> [About this task]: In full and without alteration, output each record given here.

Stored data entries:
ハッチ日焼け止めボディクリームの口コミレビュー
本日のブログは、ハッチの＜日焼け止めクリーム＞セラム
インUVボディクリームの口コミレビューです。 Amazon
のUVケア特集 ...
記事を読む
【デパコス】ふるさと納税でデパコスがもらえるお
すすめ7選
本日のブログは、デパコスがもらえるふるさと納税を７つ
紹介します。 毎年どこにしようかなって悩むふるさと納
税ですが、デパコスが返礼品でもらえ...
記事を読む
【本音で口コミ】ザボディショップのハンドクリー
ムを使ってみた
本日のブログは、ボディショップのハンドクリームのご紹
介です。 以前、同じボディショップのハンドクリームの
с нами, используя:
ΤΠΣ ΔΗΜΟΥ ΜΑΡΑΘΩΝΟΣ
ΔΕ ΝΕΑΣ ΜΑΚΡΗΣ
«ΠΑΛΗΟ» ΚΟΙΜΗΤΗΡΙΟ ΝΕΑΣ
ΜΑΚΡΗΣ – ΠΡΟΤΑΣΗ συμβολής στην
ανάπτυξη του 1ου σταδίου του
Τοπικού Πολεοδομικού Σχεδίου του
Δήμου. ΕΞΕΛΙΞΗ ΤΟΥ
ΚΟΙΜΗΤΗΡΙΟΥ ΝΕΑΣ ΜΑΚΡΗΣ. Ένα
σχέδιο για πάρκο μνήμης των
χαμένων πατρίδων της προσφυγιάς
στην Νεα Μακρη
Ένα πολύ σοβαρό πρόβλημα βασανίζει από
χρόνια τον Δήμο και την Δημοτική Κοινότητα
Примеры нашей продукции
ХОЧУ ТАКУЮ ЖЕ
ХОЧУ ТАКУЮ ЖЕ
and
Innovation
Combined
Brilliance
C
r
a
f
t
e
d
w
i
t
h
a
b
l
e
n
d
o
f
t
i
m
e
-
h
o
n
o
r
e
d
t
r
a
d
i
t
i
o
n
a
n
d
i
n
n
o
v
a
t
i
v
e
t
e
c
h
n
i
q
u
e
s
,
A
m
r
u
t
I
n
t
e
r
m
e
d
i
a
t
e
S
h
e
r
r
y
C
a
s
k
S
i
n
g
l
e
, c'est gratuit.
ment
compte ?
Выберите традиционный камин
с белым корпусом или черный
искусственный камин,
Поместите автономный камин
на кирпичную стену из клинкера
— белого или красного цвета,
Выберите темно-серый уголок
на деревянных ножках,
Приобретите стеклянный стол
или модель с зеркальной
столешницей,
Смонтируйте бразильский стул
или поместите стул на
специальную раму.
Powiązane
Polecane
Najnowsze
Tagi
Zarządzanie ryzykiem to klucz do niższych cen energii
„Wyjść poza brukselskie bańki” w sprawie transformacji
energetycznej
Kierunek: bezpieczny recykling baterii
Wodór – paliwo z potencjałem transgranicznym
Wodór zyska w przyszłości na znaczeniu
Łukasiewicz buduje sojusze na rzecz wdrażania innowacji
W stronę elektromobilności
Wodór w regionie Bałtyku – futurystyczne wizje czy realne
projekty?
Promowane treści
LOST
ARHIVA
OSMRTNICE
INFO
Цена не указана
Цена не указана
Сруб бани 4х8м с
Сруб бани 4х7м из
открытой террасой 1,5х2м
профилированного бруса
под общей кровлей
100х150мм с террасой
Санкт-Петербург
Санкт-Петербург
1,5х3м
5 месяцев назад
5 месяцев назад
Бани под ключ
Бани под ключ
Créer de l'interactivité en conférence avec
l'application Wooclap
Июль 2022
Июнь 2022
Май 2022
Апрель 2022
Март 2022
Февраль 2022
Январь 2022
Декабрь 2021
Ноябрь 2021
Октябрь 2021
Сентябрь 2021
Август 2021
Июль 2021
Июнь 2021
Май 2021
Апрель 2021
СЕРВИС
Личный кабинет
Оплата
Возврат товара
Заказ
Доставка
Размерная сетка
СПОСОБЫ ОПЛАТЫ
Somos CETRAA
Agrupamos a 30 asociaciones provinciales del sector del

> [Answer]:
ハッチ日焼け止めボディクリームの口コミレビュー
本日のブログは、ハッチの＜日焼け止めクリーム＞セラム
インUVボディクリームの口コミレビューです。 Amazon
のUVケア特集 ...
記事を読む
【デパコス】ふるさと納税でデパコスがもらえるお
すすめ7選
本日のブログは、デパコスがもらえるふるさと納税を７つ
紹介します。 毎年どこにしようかなって悩むふるさと納
税ですが、デパコスが返礼品でもらえ...
記事を読む
【本音で口コミ】ザボディショップのハンドクリー
ムを使ってみた
本日のブログは、ボディショップのハンドクリームのご紹
介です。 以前、同じボディショップのハンドクリームの
с нами, используя:
ΤΠΣ ΔΗΜΟΥ ΜΑΡΑΘΩΝΟΣ
ΔΕ ΝΕΑΣ ΜΑΚΡΗΣ
«ΠΑΛΗΟ» ΚΟΙΜΗΤΗΡΙΟ ΝΕΑΣ
ΜΑΚΡΗΣ – ΠΡΟΤΑΣΗ συμβολής στην
ανάπτυξη του 1ου σταδίου του
Τοπικού Πολεοδομικού Σχεδίου του
Δήμου. ΕΞΕΛΙΞΗ ΤΟΥ
ΚΟΙΜΗΤΗΡΙΟΥ ΝΕΑΣ ΜΑΚΡΗΣ. Ένα
σχέδιο για πάρκο μνήμης των
χαμένων πατρίδων της προσφυγιάς
στην Νεα Μακρη
Ένα πολύ σοβαρό πρόβλημα βασανίζει από
χρόνια τον Δήμο και την Δημοτική Κοινότητα
Примеры нашей продукции
ХОЧУ ТАКУЮ ЖЕ
ХОЧУ ТАКУЮ ЖЕ
and
Innovation
Combined
Brilliance
C
r
a
f
t
e
d
w
i
t
h
a
b
l
e
n
d
o
f
t
i
m
e
-
h
o
n
o
r
e
d
t
r
a
d
i
t
i
o
n
a
n
d
i
n
n
o
v
a
t
i
v
e
t
e
c
h
n
i
q
u
e
s
,
A
m
r
u
t
I
n
t
e
r
m
e
d
i
a
t
e
S
h
e
r
r
y
C
a
s
k
S
i
n
g
l
e
, c'est gratuit.
ment
compte ?
Выберите традиционный камин
с белым корпусом или черный
искусственный камин,
Поместите автономный камин
на кирпичную стену из клинкера
— белого или красного цвета,
Выберите темно-серый уголок
на деревянных ножках,
Приобретите стеклянный стол
или модель с зеркальной
столешницей,
Смонтируйте бразильский стул
или поместите стул на
специальную раму.
Powiązane
Polecane
Najnowsze
Tagi
Zarządzanie ryzykiem to klucz do niższych cen energii
„Wyjść poza brukselskie bańki” w sprawie transformacji
energetycznej
Kierunek: bezpieczny recykling baterii
Wodór – paliwo z potencjałem transgranicznym
Wodór zyska w przyszłości na znaczeniu
Łukasiewicz buduje sojusze na rzecz wdrażania innowacji
W stronę elektromobilności
Wodór w regionie Bałtyku – futurystyczne wizje czy realne
projekty?
Promowane treści
LOST
ARHIVA
OSMRTNICE
INFO
Цена не указана
Цена не указана
Сруб бани 4х8м с
Сруб бани 4х7м из
открытой террасой 1,5х2м
профилированного бруса
под общей кровлей
100х150мм с террасой
Санкт-Петербург
Санкт-Петербург
1,5х3м
5 месяцев назад
5 месяцев назад
Бани под ключ
Бани под ключ
Créer de l'interactivité en conférence avec
l'application Wooclap
Июль 2022
Июнь 2022
Май 2022
Апрель 2022
Март 2022
Февраль 2022
Январь 2022
Декабрь 2021
Ноябрь 2021
Октябрь 2021
Сентябрь 2021
Август 2021
Июль 2021
Июнь 2021
Май 2021
Апрель 2021
СЕРВИС
Личный кабинет
Оплата
Возврат товара
Заказ
Доставка
Размерная сетка
СПОСОБЫ ОПЛАТЫ
Somos CETRAA
Agrupamos a 30 asociaciones provinciales del sector del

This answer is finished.